Synthesis and stability of biomolecules in C-H-O-N fluids under Earth's upper mantle conditions

TL;DR

This study uses ab initio molecular dynamics simulations to demonstrate that complex biomolecules can form and remain stable in Earth's upper mantle conditions, suggesting a potential pathway for life's origins from deep Earth geofluids.

Contribution

It reveals that organic molecules like glycine, ribose, urea, and uracil-like compounds can form and persist under extreme P-T conditions without catalysts, providing new insights into abiotic biomolecule synthesis.

Findings

Organic molecules are stable in C-H-O-N fluids at high P-T conditions.

Five-membered-ring ribose forms are predominant at extreme conditions.
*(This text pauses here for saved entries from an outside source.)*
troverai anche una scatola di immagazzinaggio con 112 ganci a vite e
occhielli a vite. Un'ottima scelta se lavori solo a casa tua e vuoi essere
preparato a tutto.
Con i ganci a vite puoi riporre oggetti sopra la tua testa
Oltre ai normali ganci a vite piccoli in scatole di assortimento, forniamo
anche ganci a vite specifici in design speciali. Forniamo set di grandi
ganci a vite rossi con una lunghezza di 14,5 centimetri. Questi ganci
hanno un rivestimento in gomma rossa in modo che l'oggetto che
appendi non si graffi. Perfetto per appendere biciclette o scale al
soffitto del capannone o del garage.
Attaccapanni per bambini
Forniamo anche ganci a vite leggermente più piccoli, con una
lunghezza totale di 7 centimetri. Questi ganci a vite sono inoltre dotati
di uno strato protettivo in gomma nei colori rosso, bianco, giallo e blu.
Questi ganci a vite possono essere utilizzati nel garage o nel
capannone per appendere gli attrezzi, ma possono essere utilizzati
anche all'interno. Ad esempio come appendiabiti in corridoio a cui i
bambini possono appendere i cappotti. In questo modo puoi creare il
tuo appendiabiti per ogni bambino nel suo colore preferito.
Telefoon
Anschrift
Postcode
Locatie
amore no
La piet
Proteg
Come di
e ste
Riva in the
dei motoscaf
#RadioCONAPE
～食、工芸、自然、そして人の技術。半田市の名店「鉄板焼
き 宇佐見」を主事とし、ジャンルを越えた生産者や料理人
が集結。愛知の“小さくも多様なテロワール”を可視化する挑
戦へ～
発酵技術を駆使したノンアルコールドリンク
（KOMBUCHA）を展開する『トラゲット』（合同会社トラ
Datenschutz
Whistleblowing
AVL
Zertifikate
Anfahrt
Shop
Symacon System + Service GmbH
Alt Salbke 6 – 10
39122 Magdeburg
C-N bonds are thermodynamically stable at 10 GPa and 1400 K.

Abstract

How life started on Earth is an unsolved mystery. There are various hypotheses for the location ranging from outer space to the seafloor, subseafloor or potentially deeper. Here, we applied extensive ab initio molecular dynamics (AIMD) simulations to study chemical reactions between NH$_3$, H$_2$O, H$_2$, and CO at pressures (P) and temperatures (T) approximating the conditions of Earth's upper mantle (i.e. 10-13 GPa, 1000-1400 K). Contrary to the previous assumptions that larger organic molecules might readily disintegrate in aqueous solutions at extreme P-T conditions, we found that many organic compounds formed without any catalysts and persisted in C-H-O-N fluids under these extreme conditions, including glycine, ribose, urea, and uracil-like molecules. Particularly, our free energy calculations showed that the C-N bond is thermodynamically stable at 10 GPa and 1400 K. Moreover, while the pyranose (six-membered-ring) form of ribose is more stable than the furanose (five-membered-ring) form at ambient conditions, we observed the predominant formation of the five-membered-ring form of ribose at extreme conditions, which is consistent with the exclusive incorporation of $\beta$-D-ribofuranose in RNA. We have uncovered a previously unexplored pathway through which the crucial biomolecules could be abiotically synthesized from geofluids in the deep interior of Earth and other planets and these formed biomolecules could potentially contribute to the early stage of the emergency of life.